In addition, individuals returning to the UK may also be deemed to have a UK domicile from 6th April 2017 or the date of return if after this date, provided they were born in the UK with a UK domicile of origin. 6 years of non-residence will subsequently be required in order to "reset the clock" for the 15 year deemed domicile rule.
All UK resident non-domiciled individuals including those becoming deemed domiciled in April 2017 and paying tax on the remittance basis, will have a window of 2 tax years from April 2017 to rearrange their mixed funds held in overseas/offshore bank accounts, where adequate records have been kept and re-base their non-UK assets for capital gains tax at market value as at 6th April 2017. Unfortunately, this is not available to those returning to the UK as deemed domiciled.
Although designed to hit the very wealthy “non-doms” residing in the UK, this in itself may therefore be enough for the average "non-dom" to decide that being assessed on the arising basis is the cheaper option.
It is therefore necessary to prepare two comparative tax calculations at the end of each tax year before deciding how to complete your self-assessment tax return. That is, assuming you are confident that you qualify as being non-domiciled in the first place, bearing in mind this could always be open to challenge by HM Revenue & Customs (HMRC).
Bank accounts will need to be correctly set up to segregate and identify income and gains from capital, bearing in mind capital remittances are not taxable, and accurate records maintained regarding the inward and outward movements within the accounts.
Domicile being a concept of law and used in tax law is a complex subject and also has implications for inheritance tax irrespective of one’s residence status. However, the 15 out of the last 20 year rule will replace the current 17 out of the last 20 year rule, bringing inheritance tax in line with income and capital gains tax, the implications being that - where UK domiciled - this will result in one's estate being liable to inheritance tax on worldwide assets and not just UK-situated assets where non-domiciled.
Has your domicile of origin been replaced with a domicile of choice or domicile of dependence? How does your domicile impact on your UK tax liabilities ? It is recommended that an independent professional opinion on your domicile and a review of the implications for UK tax purposes be obtained to help support your claim should HMRC enquire into your tax return.
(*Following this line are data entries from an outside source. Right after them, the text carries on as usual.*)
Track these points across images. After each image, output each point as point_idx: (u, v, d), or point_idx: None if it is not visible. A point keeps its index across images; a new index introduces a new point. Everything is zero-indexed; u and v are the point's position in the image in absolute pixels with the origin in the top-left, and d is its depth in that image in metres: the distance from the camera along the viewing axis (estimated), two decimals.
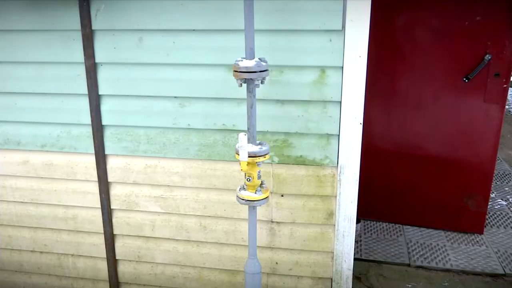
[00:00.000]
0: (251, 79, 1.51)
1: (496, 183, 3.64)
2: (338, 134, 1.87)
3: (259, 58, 1.53)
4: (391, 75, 2.78)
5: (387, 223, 3.06)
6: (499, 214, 3.15)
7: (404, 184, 2.93)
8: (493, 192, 3.45)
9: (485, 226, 2.97)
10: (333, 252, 2.05)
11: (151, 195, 2.15)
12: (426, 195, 2.92)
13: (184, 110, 1.97)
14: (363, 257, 2.68)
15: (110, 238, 2.24)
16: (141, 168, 2.11)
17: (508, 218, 3.10)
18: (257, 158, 1.57)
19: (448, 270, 2.57)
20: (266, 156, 1.60)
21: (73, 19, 1.90)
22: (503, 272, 2.52)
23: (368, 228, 3.01)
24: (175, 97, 1.95)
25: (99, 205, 2.20)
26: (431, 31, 2.64)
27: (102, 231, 2.24)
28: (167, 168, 2.09)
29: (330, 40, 1.76)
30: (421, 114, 2.78)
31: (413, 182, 2.91)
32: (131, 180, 2.14)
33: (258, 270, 1.78)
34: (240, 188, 1.67)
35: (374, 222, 3.07)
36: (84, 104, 2.04)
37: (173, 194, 2.13)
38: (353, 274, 2.09)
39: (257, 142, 1.63)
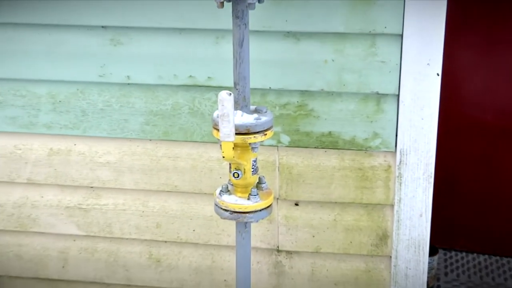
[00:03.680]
0: None
1: None
2: (397, 93, 1.95)
3: None
4: None
5: (487, 256, 3.13)
6: None
7: None
8: None
9: None
10: None
11: (60, 204, 2.23)
12: None
13: (120, 50, 2.03)
14: None
15: None
16: (43, 155, 2.19)
17: None
18: (252, 136, 1.62)
19: None
20: (268, 133, 1.65)
21: None
22: None
23: (452, 264, 3.08)
24: (102, 26, 2.01)
25: None
26: None
27: None
28: (90, 155, 2.17)
29: None
30: None
31: None
32: (23, 178, 2.22)
33: None
34: (221, 191, 1.73)
35: (464, 254, 3.15)
36: None
37: (101, 203, 2.22)
38: None
39: (252, 108, 1.69)
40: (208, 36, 1.97)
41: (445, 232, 3.06)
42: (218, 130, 1.57)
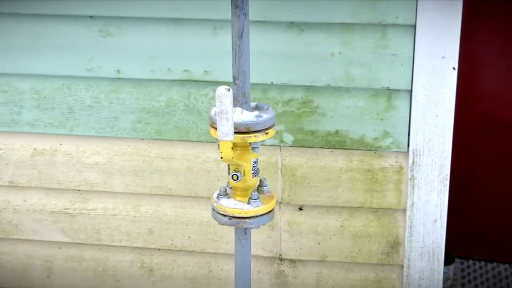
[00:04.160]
0: None
1: None
2: (409, 89, 1.96)
3: None
4: None
5: (507, 265, 3.13)
6: None
7: None
8: None
9: None
10: None
11: (45, 208, 2.24)
12: None
13: (110, 42, 2.04)
14: None
15: None
16: (26, 155, 2.20)
17: None
18: (252, 135, 1.62)
19: None
20: (269, 131, 1.65)
21: None
22: None
23: (469, 274, 3.08)
24: (90, 16, 2.02)
25: None
26: None
27: None
28: (77, 155, 2.18)
29: None
30: None
31: None
32: (5, 180, 2.23)
33: None
34: (219, 194, 1.74)
35: (482, 263, 3.15)
36: None
37: (88, 207, 2.23)
38: None
39: (253, 104, 1.69)
40: (205, 27, 1.97)
41: (462, 239, 3.06)
42: (215, 128, 1.57)
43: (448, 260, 2.70)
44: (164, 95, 2.06)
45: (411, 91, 1.95)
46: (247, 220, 1.68)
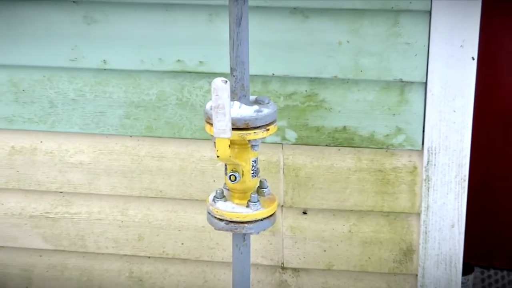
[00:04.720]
0: None
1: None
2: (424, 81, 1.96)
3: None
4: None
5: None
6: None
7: None
8: None
9: None
10: None
11: (24, 212, 2.25)
12: None
13: (95, 29, 2.04)
14: None
15: None
16: (3, 154, 2.20)
17: None
18: (252, 132, 1.63)
19: None
20: (270, 128, 1.66)
21: None
22: None
23: (491, 284, 3.08)
24: (74, 1, 2.01)
25: None
26: None
27: None
28: (59, 154, 2.18)
29: None
30: None
31: None
32: None
33: None
34: (215, 197, 1.74)
35: (505, 273, 3.15)
36: None
37: (72, 211, 2.23)
38: None
39: (252, 98, 1.70)
40: (200, 13, 1.97)
41: (482, 246, 3.07)
42: (211, 124, 1.58)
43: (466, 269, 2.71)
44: (154, 87, 2.07)
45: (426, 83, 1.96)
46: (246, 225, 1.69)
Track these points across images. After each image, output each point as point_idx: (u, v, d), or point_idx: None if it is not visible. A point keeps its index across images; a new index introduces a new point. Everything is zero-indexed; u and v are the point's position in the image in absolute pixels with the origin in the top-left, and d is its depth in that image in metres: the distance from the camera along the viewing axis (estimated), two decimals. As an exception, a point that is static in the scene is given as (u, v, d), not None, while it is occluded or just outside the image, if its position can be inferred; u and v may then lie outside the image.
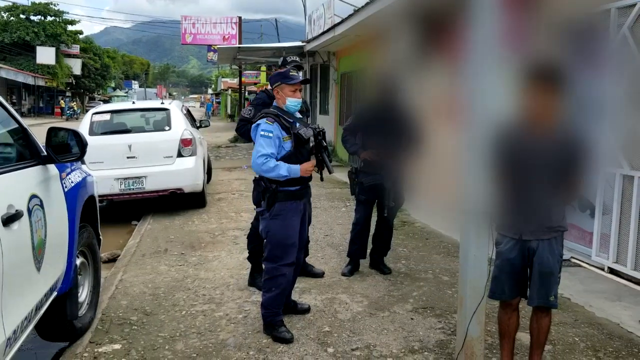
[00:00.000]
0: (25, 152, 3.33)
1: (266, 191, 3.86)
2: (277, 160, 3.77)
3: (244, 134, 4.78)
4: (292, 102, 3.91)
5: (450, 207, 3.52)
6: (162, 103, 9.10)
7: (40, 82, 46.23)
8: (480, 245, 3.02)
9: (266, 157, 3.74)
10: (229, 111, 42.42)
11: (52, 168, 3.53)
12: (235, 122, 32.40)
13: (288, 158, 3.81)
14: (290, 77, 3.95)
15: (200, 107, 59.57)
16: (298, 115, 4.04)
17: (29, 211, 2.93)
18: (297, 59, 4.97)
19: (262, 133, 3.77)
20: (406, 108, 5.39)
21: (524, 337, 3.84)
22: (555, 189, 3.03)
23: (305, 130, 3.91)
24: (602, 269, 5.29)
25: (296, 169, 3.81)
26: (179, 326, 4.12)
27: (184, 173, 7.95)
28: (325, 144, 4.03)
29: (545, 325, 3.21)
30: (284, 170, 3.76)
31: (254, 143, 3.86)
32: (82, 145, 3.51)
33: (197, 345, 3.81)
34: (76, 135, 3.53)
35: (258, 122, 3.84)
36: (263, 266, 4.22)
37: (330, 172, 4.08)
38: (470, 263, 3.00)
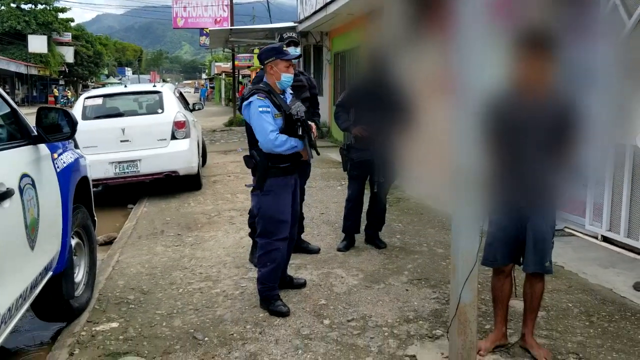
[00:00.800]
0: (15, 133, 3.33)
1: (257, 167, 3.87)
2: None
3: None
4: (286, 77, 3.89)
5: (442, 178, 3.52)
6: (154, 86, 9.07)
7: (33, 71, 45.92)
8: (472, 212, 3.03)
9: (276, 132, 3.73)
10: (223, 95, 42.24)
11: (43, 148, 3.53)
12: (229, 106, 32.32)
13: None
14: (284, 53, 3.93)
15: (194, 92, 59.18)
16: (289, 90, 4.04)
17: (21, 190, 2.94)
18: (294, 34, 4.94)
19: (261, 109, 3.74)
20: (398, 83, 5.39)
21: (517, 304, 3.88)
22: (549, 155, 3.04)
23: (296, 107, 3.89)
24: (596, 238, 5.33)
25: (300, 143, 3.82)
26: (176, 304, 4.15)
27: (178, 155, 7.94)
28: (308, 124, 3.96)
29: (538, 291, 3.24)
30: (294, 141, 3.77)
31: (250, 121, 3.83)
32: (72, 124, 3.50)
33: (195, 321, 3.84)
34: (66, 114, 3.52)
35: (249, 99, 3.80)
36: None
37: (317, 154, 4.05)
38: (462, 230, 3.01)
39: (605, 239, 5.25)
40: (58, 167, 3.66)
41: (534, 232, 3.11)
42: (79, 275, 4.13)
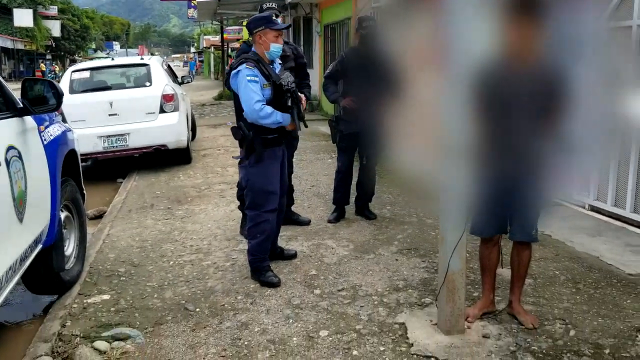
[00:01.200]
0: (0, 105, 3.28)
1: (245, 139, 3.85)
2: None
3: None
4: (275, 47, 3.84)
5: (431, 148, 3.52)
6: (142, 59, 8.96)
7: (20, 46, 45.22)
8: (460, 181, 3.05)
9: (262, 103, 3.71)
10: (212, 69, 41.81)
11: (30, 121, 3.49)
12: (219, 80, 32.04)
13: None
14: (274, 22, 3.87)
15: (183, 66, 58.58)
16: (277, 60, 4.00)
17: (7, 162, 2.91)
18: (274, 4, 4.87)
19: (249, 78, 3.71)
20: (387, 55, 5.36)
21: (504, 272, 3.92)
22: (538, 122, 3.04)
23: (286, 77, 3.86)
24: (583, 207, 5.38)
25: (287, 117, 3.80)
26: (167, 276, 4.17)
27: (167, 129, 7.89)
28: (297, 95, 3.90)
29: (525, 259, 3.28)
30: (279, 116, 3.75)
31: (237, 90, 3.80)
32: (58, 96, 3.47)
33: (186, 292, 3.87)
34: (52, 86, 3.48)
35: (238, 68, 3.77)
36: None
37: (305, 127, 4.03)
38: (451, 198, 3.03)
39: (593, 209, 5.30)
40: (45, 140, 3.63)
41: (521, 202, 3.13)
42: (69, 248, 4.13)
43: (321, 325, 3.31)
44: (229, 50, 30.90)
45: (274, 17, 3.97)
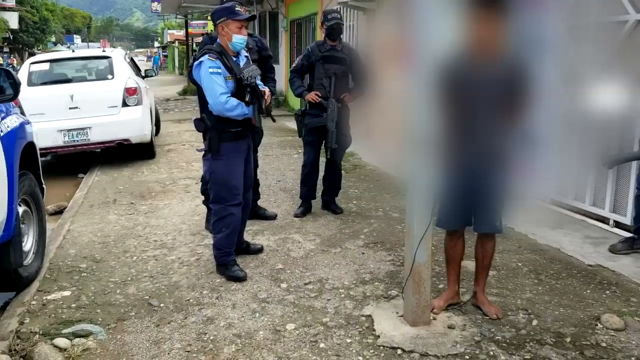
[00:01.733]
0: (-47, 95, 3.16)
1: (208, 132, 3.79)
2: None
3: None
4: (238, 39, 3.79)
5: (397, 141, 3.54)
6: (104, 51, 8.77)
7: (-26, 38, 43.75)
8: (427, 173, 3.06)
9: (227, 95, 3.66)
10: (176, 64, 41.23)
11: (-15, 112, 3.37)
12: (184, 75, 31.61)
13: None
14: (236, 13, 3.80)
15: (147, 61, 57.55)
16: (244, 53, 3.95)
17: (-39, 153, 2.80)
18: None
19: (212, 70, 3.65)
20: (353, 48, 5.37)
21: (469, 264, 3.97)
22: (501, 116, 3.08)
23: (249, 70, 3.81)
24: (545, 201, 5.48)
25: (250, 109, 3.76)
26: (130, 271, 4.09)
27: (130, 123, 7.73)
28: (258, 90, 3.85)
29: (489, 250, 3.32)
30: (245, 108, 3.71)
31: (200, 83, 3.74)
32: (15, 85, 3.36)
33: (150, 288, 3.80)
34: (8, 75, 3.37)
35: (200, 59, 3.71)
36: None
37: (273, 121, 4.02)
38: (417, 191, 3.05)
39: (554, 202, 5.41)
40: (1, 131, 3.51)
41: (485, 193, 3.17)
42: (28, 243, 4.01)
43: (288, 319, 3.29)
44: (194, 45, 30.51)
45: (236, 8, 3.91)
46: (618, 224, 4.75)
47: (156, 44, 69.31)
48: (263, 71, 4.69)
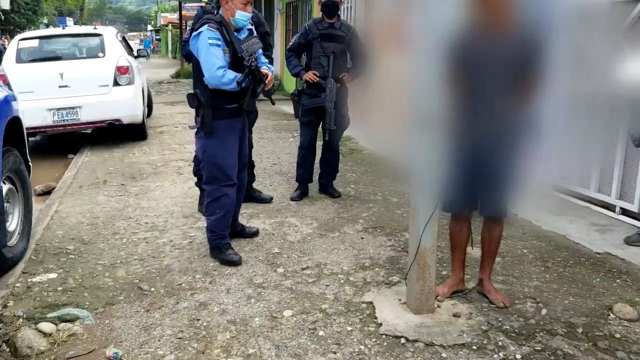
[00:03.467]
0: None
1: (201, 108, 3.60)
2: None
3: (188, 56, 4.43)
4: (242, 15, 3.58)
5: (400, 123, 3.37)
6: (95, 28, 8.52)
7: (-36, 18, 43.03)
8: (433, 155, 2.90)
9: (224, 69, 3.46)
10: (169, 47, 40.76)
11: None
12: (177, 59, 31.24)
13: None
14: None
15: (139, 44, 56.95)
16: (246, 31, 3.74)
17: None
18: None
19: (211, 42, 3.45)
20: (351, 26, 5.17)
21: (473, 251, 3.83)
22: (511, 94, 2.91)
23: (249, 44, 3.61)
24: (548, 187, 5.34)
25: (247, 83, 3.57)
26: (119, 254, 3.92)
27: (122, 103, 7.50)
28: (257, 73, 3.62)
29: (496, 235, 3.17)
30: (244, 82, 3.52)
31: (198, 54, 3.54)
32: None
33: (140, 271, 3.63)
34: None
35: (199, 29, 3.51)
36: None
37: (272, 104, 3.84)
38: (423, 172, 2.89)
39: (557, 188, 5.26)
40: (-17, 105, 3.31)
41: (492, 177, 3.01)
42: (13, 223, 3.83)
43: (285, 305, 3.14)
44: (187, 28, 30.10)
45: None
46: (625, 212, 4.62)
47: (149, 28, 68.53)
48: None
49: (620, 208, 4.66)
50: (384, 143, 6.70)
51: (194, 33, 3.55)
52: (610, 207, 4.76)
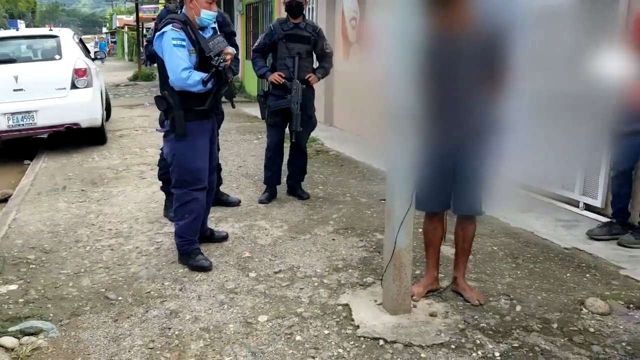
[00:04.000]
0: None
1: (170, 110, 3.49)
2: None
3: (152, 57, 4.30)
4: (207, 15, 3.50)
5: (371, 124, 3.35)
6: (51, 30, 8.25)
7: None
8: (407, 155, 2.88)
9: (189, 70, 3.37)
10: (126, 50, 39.99)
11: None
12: (134, 62, 30.66)
13: None
14: None
15: (94, 48, 55.70)
16: (210, 30, 3.65)
17: None
18: None
19: (176, 42, 3.35)
20: (317, 26, 5.13)
21: (445, 249, 3.84)
22: (480, 89, 2.90)
23: (216, 43, 3.53)
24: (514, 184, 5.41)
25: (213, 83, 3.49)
26: (83, 262, 3.77)
27: (80, 106, 7.27)
28: (225, 75, 3.56)
29: (470, 233, 3.17)
30: (209, 82, 3.44)
31: (162, 55, 3.44)
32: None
33: (106, 280, 3.50)
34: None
35: (163, 29, 3.40)
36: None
37: (232, 107, 3.78)
38: (398, 173, 2.86)
39: (522, 185, 5.33)
40: None
41: (465, 175, 3.01)
42: (-32, 234, 3.64)
43: (259, 310, 3.07)
44: (144, 31, 29.60)
45: None
46: (588, 207, 4.71)
47: (104, 30, 67.07)
48: None
49: (584, 203, 4.75)
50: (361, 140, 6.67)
51: (157, 33, 3.44)
52: (574, 202, 4.84)
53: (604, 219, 4.38)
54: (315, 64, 5.09)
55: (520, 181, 4.94)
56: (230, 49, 3.62)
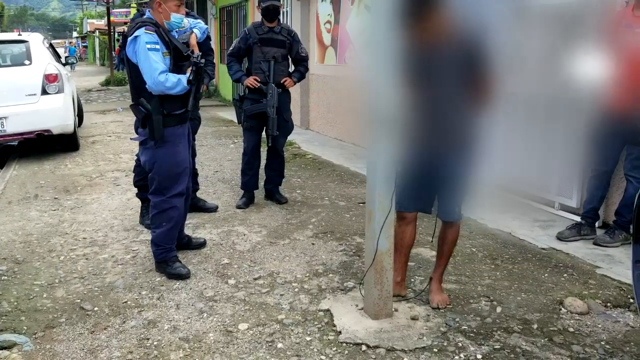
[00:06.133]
0: None
1: (149, 117, 3.42)
2: None
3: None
4: (176, 18, 3.47)
5: (352, 127, 3.34)
6: (20, 35, 8.07)
7: None
8: (388, 158, 2.87)
9: (166, 73, 3.32)
10: (97, 54, 39.46)
11: None
12: (105, 66, 30.28)
13: None
14: None
15: (64, 53, 54.84)
16: (175, 34, 3.61)
17: None
18: None
19: (150, 46, 3.28)
20: (292, 30, 5.11)
21: (425, 252, 3.85)
22: (462, 95, 2.91)
23: (184, 37, 3.51)
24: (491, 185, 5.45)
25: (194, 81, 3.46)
26: (57, 272, 3.68)
27: (51, 112, 7.13)
28: (202, 72, 3.55)
29: (450, 237, 3.15)
30: (186, 80, 3.40)
31: (137, 60, 3.37)
32: None
33: (81, 290, 3.42)
34: None
35: (135, 34, 3.34)
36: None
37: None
38: (379, 176, 2.85)
39: (499, 186, 5.38)
40: None
41: (444, 180, 3.01)
42: (-64, 246, 3.53)
43: (239, 318, 3.02)
44: (116, 35, 29.25)
45: None
46: (563, 207, 4.76)
47: (74, 34, 66.08)
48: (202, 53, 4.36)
49: (559, 204, 4.80)
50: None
51: (129, 38, 3.37)
52: (549, 203, 4.90)
53: (579, 219, 4.43)
54: (291, 68, 5.07)
55: (499, 183, 4.99)
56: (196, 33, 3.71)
Replacement of the Non-Dom tax rules
With effect from 6th April 2025, the above tax rules for non-doms will be abolished and replaced with a new regime as follows.
Non-residents who return to reside in the UK and who have qualified as not-resident for the previous 10 tax years can opt to be for their overseas income and gains (including distributions from non-resident trusts) to be exempt from UK tax for the first 4 tax years of UK residence. After those 4 years they will be liable for UK tax on worldwide income and gains.
However, if opting for this method they will lose their entitlement to claim the tax free personal allowance and annual capital gains tax exemption.
Transitional rules will apply to current UK resident non-doms who move from the remittance basis to the arising basis and do not qualify for the 4 year rule. For the 2025/26 tax year, only 50% of their overseas income and gains will be liable for UK tax and from 2026/27 they will be taxed in the normal way.
For the 2025/26 and 2026/27 the remittance of pre-6th April 2025 foreign income and gains (other than from within offshore structures) will be taxable at 12%.